The winds started to calm and Reagan and I set out to do a few laps around the pattern together. It was still a little bumpy, with about a 7-knot direct crosswind, but still conditions were improving. “I’m ready,” I said to Reagan, “can we go?”
He smiled and said, “yes, you’re ready.” We taxied back to the main Sporty’s building. I had to go sign some paperwork with Reagan and while I did, others set up cameras in N536SP, a Cessna 172S model that would be my solo airplane and a tail number I am sure I will remember forever.
I gave my family and friends a hug and set out to fulfill a lifelong dream. I was nervous but also very excited and confident. At the hold short line for runway 22, I had a brief moment of confusion: “do I do another run-up or not?” I almost hit the Unicom to ask but then settled my nerves and thought, aviation is all built-in redundancies, so even if I am not required to do it, I am going to do it. I did my run-up, told myself it was just like every other time, made my radio call, and headed out onto runway 22 for the first flight of the rest of my pilot career.

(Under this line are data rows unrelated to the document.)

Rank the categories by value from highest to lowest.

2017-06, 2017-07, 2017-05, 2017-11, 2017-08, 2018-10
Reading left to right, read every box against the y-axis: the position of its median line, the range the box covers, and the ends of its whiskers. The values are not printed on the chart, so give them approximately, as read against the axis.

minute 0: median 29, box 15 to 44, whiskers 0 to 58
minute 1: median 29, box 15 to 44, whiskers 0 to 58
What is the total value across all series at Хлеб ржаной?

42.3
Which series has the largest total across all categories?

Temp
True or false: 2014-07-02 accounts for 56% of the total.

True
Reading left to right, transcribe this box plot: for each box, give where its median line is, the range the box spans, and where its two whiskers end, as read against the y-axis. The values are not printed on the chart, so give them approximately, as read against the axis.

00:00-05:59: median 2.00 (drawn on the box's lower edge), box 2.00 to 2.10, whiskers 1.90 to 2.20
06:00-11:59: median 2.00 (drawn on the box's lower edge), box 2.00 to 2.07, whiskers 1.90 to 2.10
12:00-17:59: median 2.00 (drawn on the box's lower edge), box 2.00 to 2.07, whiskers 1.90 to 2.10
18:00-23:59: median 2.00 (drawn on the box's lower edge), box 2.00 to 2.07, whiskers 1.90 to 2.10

I rotated at 55 knots and right away I could tell the airplane was much more spunky without the weight of Reagan. I remember thinking, well no choice but to land now, and this is awesome. The winds had died down significantly, so much so that I even reference how calm it was in the video several times. What got me was the sun right down 22. I was not expecting that but thank goodness I had my Flying Eyes on. I made sure my math was spot on: altitude 1000 feet above the airfield (1800 feet MSL), 85 knots on downwind, 75 knots on base, and 65 knots on final. I followed the numbers and found myself touching down safely on the centerline of runway 22. Mission accomplished!

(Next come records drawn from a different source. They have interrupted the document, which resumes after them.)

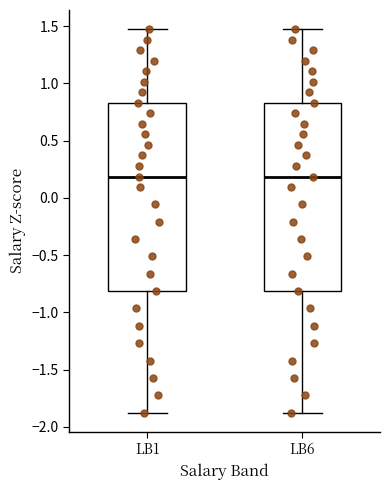

Reading left to right, read every box against the y-axis: the position of its median line, the range the box covers, and the ends of its whiskers. The values are not printed on the chart, so give them approximately, as read against the axis.

LB1: median 0.20, box -0.80 to 0.85, whiskers -1.85 to 1.45
LB6: median 0.20, box -0.80 to 0.85, whiskers -1.85 to 1.45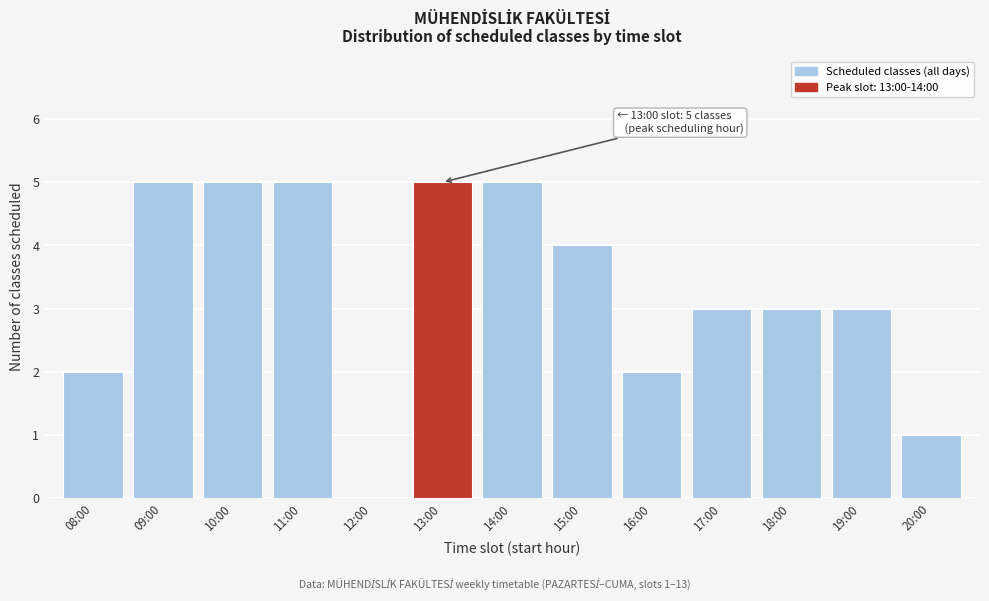

Reading right to left, what are all the values shown in this chart?

20:00=1	19:00=3	18:00=3	17:00=3	16:00=2	15:00=4	14:00=5	13:00=5	12:00=0	11:00=5	10:00=5	09:00=5	08:00=2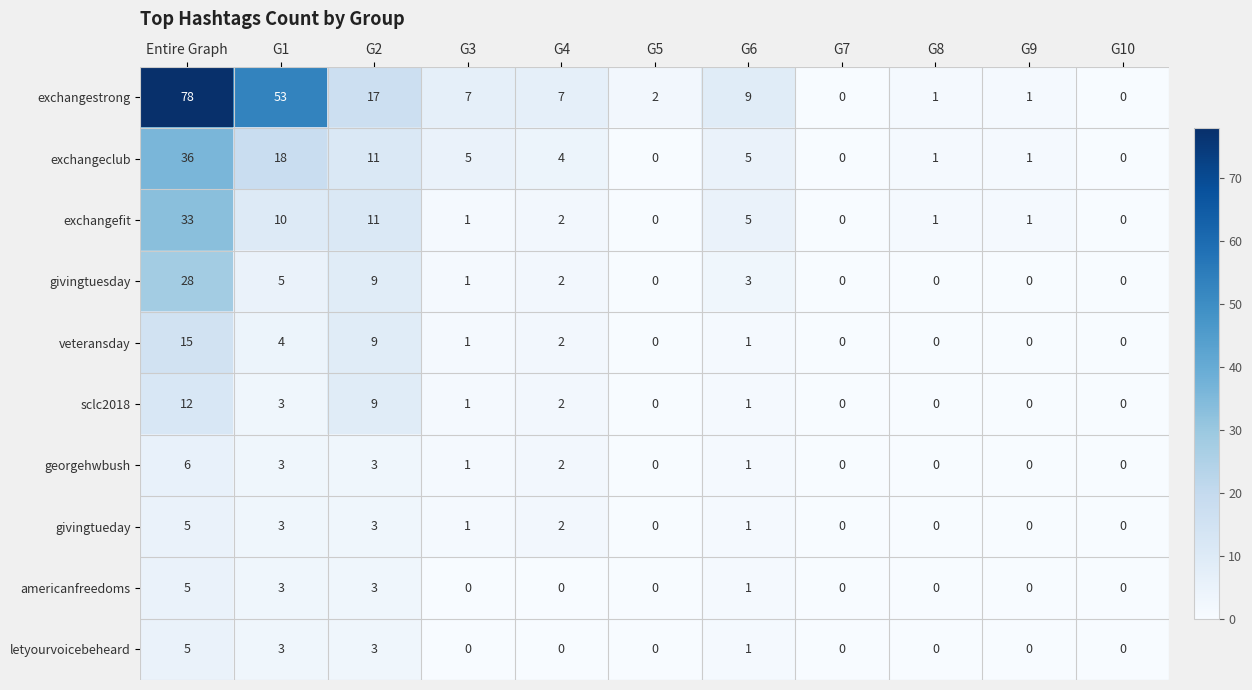

What is the total value across all series at G4?

23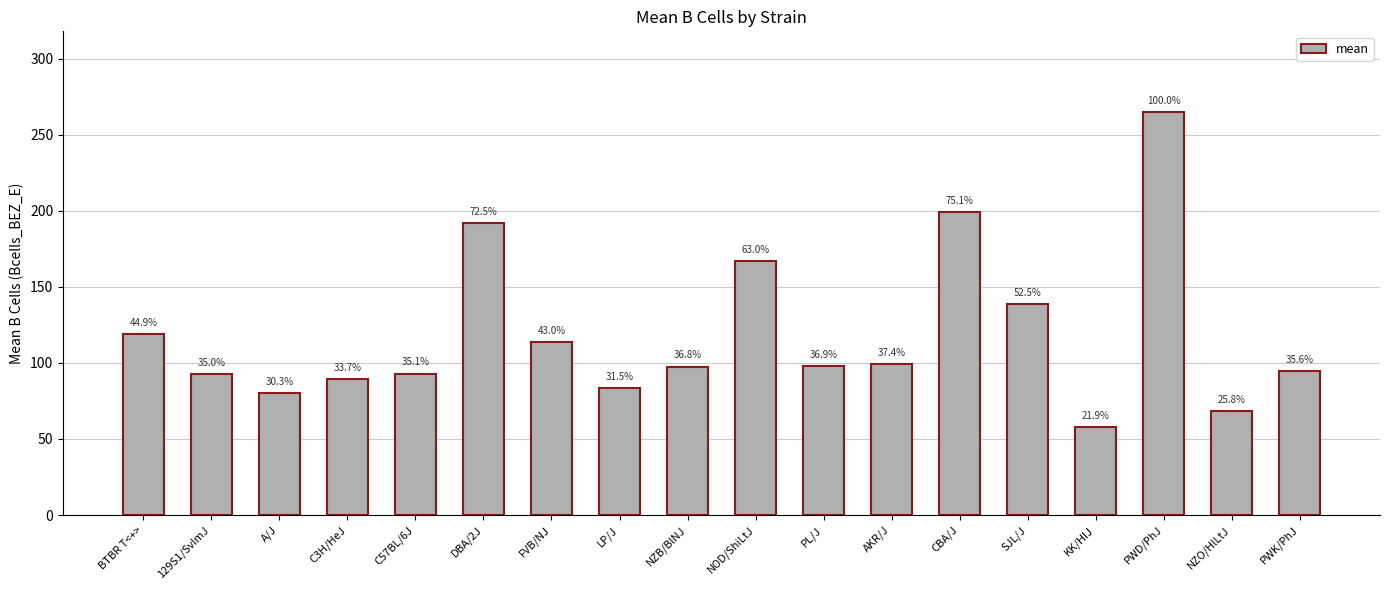

Reading left to right, what are all the values shown in this chart?

119.0	92.8	80.4	89.2	93.0	192.0	114.0	83.5	97.6	167.0	97.8	99.0	199.0	139.0	58.1	265.0	68.4	94.4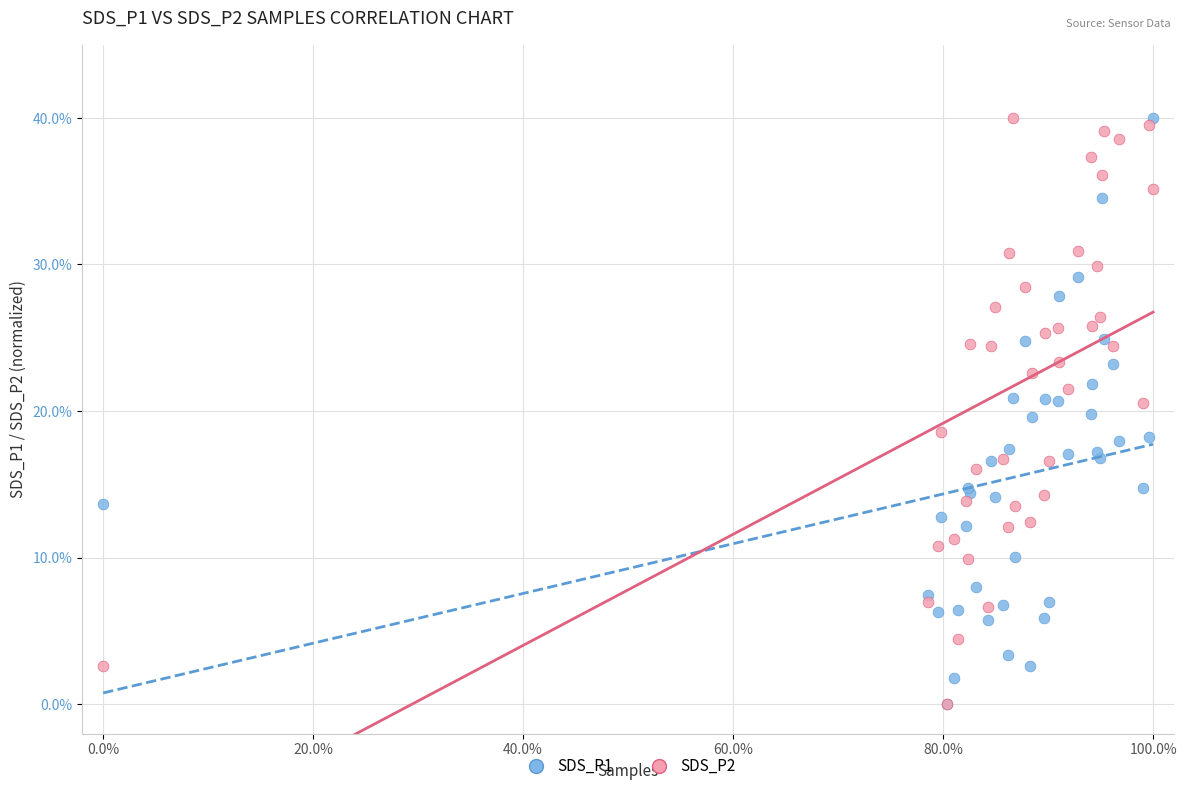

What are all the series names shown in the legend?

SDS_P1, SDS_P2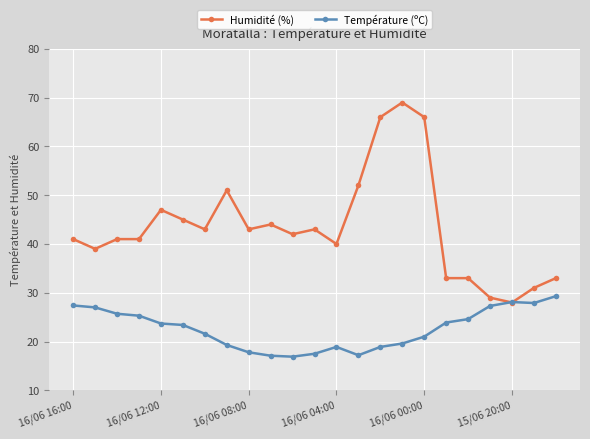

What is the difference between the maximum and minimum values in the Humidité (%) series?

41.0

I did two more laps around the pattern that day and finally, with the sun setting, I had to call it quits so I taxied back to the main building, where my family and friends were all waiting to greet me. Hugs and photos galore—it was one of the best moments of my life. Paul Jurgens from Sporty’s Academy was there to say a few nice words, officially welcoming me to the pilot family and presenting me with a really cool Sporty’s Academy challenge coin.
Reagan cut my shirt tail off, which is an old aviation tradition where the instructor cuts the shirt tail of their student when they no longer need assistance from the instructor to fly the plane. In the old days the instructor would pull on the student’s shirt tail to get their attention. The symbolism today is you no longer need that way for your instructor to get in touch with you because you can do it yourself.

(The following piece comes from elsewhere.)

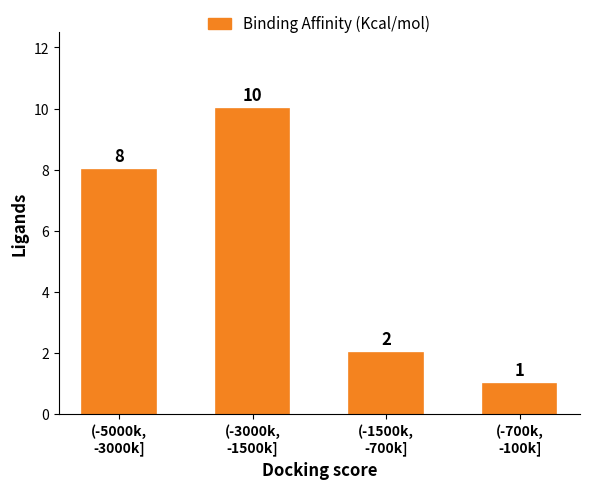

Between (-700k,
-100k] and (-3000k,
-1500k], which is larger?

(-3000k,
-1500k]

After Reagan cut my shirt tail, my dad surprised me with a replica of my great grandfather’s WWII bomber jacket. Family sidenote: unfortunately my great grandmother had sold my great grandfather’s actual bomber jacket in a yard sale in the ’70s. If anyone out there finds an authentic UNINVITED bomber jacket, please contact us!!! I know how much my great grandfather meant to my dad, so it was definitely a teary-eyed moment for me. Not only did I have my great grandfather’s name as a middle name, I was now a fly boy like him—with the leather to prove it!
The day ended with a nice family dinner. I went to bed with a full belly and a head still in the clouds. Over the next 12 months, I will continue my flight training with the goal of passing my check ride this coming February to try to get my ticket on my 17th birthday.
I’ve learned a lot so far in my aviation journey, but one thing above all others I want to pass onto others is to not be intimidated by your dreams. I encourage you to take steps towards accomplishing your goals, because if I can do it, you can do it too—no matter your age.